Les Mille et une nuits - l'enchanté
Portugal, 2015
De Miguel Gomes
Scénario : Miguel Gomes
Durée : 2h05
Sortie : 26/08/2015
Où Schéhérazade doute de pouvoir encore raconter des histoires qui plaisent au Roi, tant ses récits pèsent trois mille tonnes. Elle s’échappe du palais et parcourt le Royaume en quête de plaisir et d'enchantement. Son père, le Grand Vizir, lui donne rendez-vous dans la Grande Roue. Et Schéhérazade reprend : « Ô Roi bienheureux, quarante après la Révolution des OEillets, dans les anciens bidonvilles de Lisbonne, il y avait une communauté d’hommes ensorcelés qui se dédiaient, avec passion et rigueur, à apprendre à chanter à leurs oiseaux... ». Et le jour venant à paraître, Schéhérazade se tait. 3ème volume des mille et une nuits
NUIT BLANCHE
La nuit touche à sa fin avec ce dernier volet de la trilogie Mille et une nuit de Miguel Gomes. Une nuit longue et folle, d’abord assommante (dans le premier volume) puis enivrante et hilarante (dans le deuxième). De mieux en mieux, donc ? Sauf que ce troisième film (L’Enchanté) est à mi-chemin entre les deux premiers, offrant plutôt un résumé de l’expérience totale plutôt qu’une conclusion en beauté. On y trouve pourtant encore plus d’humour, de décalages et d’anachronismes. Devant la caméra de Gomes, qui amalgame avec ludisme les frontières et les époques, l’ancienne Bagdad et ses trésors se révèlent être en fait… le port de Marseille et ses petites frappes. Autre nouveauté : l’apparition du texte, qui se substitue à la parole de Shéhérazade. Un texte superposé aux images, qui elles-mêmes se superposent à d’autres, se découpent en split screen, laissant un temps entrevoir une folie visuelle à la Greenaway.
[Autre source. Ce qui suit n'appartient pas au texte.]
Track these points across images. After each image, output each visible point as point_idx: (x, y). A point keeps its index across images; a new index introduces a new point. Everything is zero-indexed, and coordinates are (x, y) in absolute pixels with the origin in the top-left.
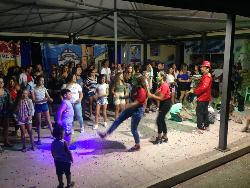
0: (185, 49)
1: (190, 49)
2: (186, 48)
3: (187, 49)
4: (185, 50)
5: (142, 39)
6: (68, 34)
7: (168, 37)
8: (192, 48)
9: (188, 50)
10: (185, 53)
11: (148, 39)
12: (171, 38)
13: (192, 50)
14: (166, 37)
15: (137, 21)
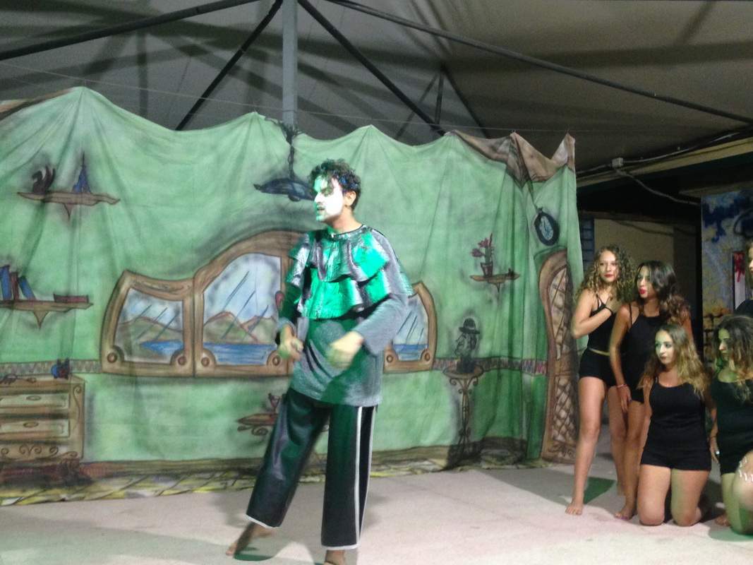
0: (706, 226)
1: (730, 225)
2: (709, 222)
3: (715, 225)
4: (707, 233)
7: (611, 169)
8: (736, 218)
9: (721, 232)
10: (706, 248)
12: (628, 171)
13: (739, 229)
14: (604, 166)
15: (458, 92)
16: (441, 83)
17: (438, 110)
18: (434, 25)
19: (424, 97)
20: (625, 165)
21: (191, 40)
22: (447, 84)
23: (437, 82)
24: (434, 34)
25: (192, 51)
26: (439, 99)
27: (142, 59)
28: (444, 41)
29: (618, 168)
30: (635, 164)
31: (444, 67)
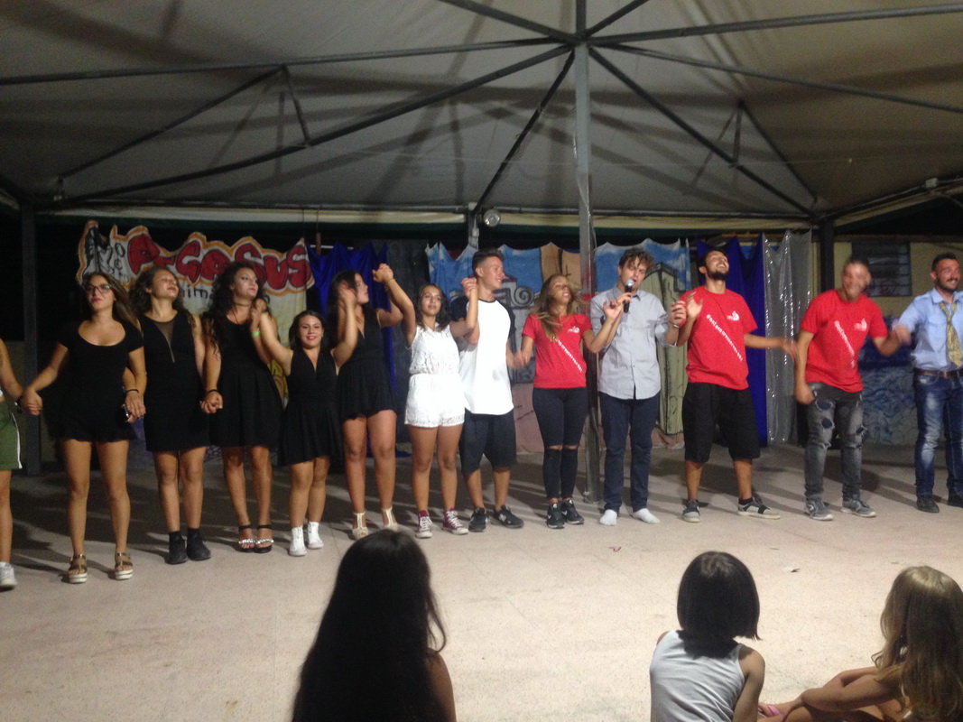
5: (806, 216)
6: (457, 208)
7: (925, 191)
11: (837, 217)
12: (943, 191)
14: (916, 188)
15: (758, 126)
16: (739, 120)
17: (737, 147)
18: (728, 62)
19: (721, 136)
20: (939, 185)
21: (497, 104)
22: (745, 120)
23: (735, 119)
24: (729, 71)
25: (499, 114)
26: (738, 135)
27: (455, 126)
28: (738, 76)
29: (932, 188)
30: (950, 183)
31: (741, 104)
Mais pour filer la métaphore nocturne qui sied bien à un film aussi onirique et secret, on peut dire que le jour point progressivement, et que les mystères du film vont être non pas révélés, mais hélas affadis, ternis. Si le tout premier volume commençait par un réalisme documentaire, l’irréel et le surnaturel ont fini par prendre toute la place, et c’est un retour au réel qui clôt également cette trilogie. Un réel pas dénué d’absurde mais qui souffre à nouveau d’une interminable langueur, d’un rythme paradoxalement propre à l’endormissement. On sort de la trilogie de Gomes comme d’une nuit blanche, avec une certaine gueule de bois et une fatigue peu excitante, mais aussi avec une impression plus rare et précieuse : celle d’avoir fait un rêve curieux. Un rêve dont les éléments semblent hétéroclites, insensés, mais qui résonne tout de même curieusement avec notre vie quotidienne. Si à Cannes, de nombreux spectateurs s’étaient effectivement endormis devant le premier volet, ce sont finalement ceux qui ont su rester éveillés qui ont le plus rêvé.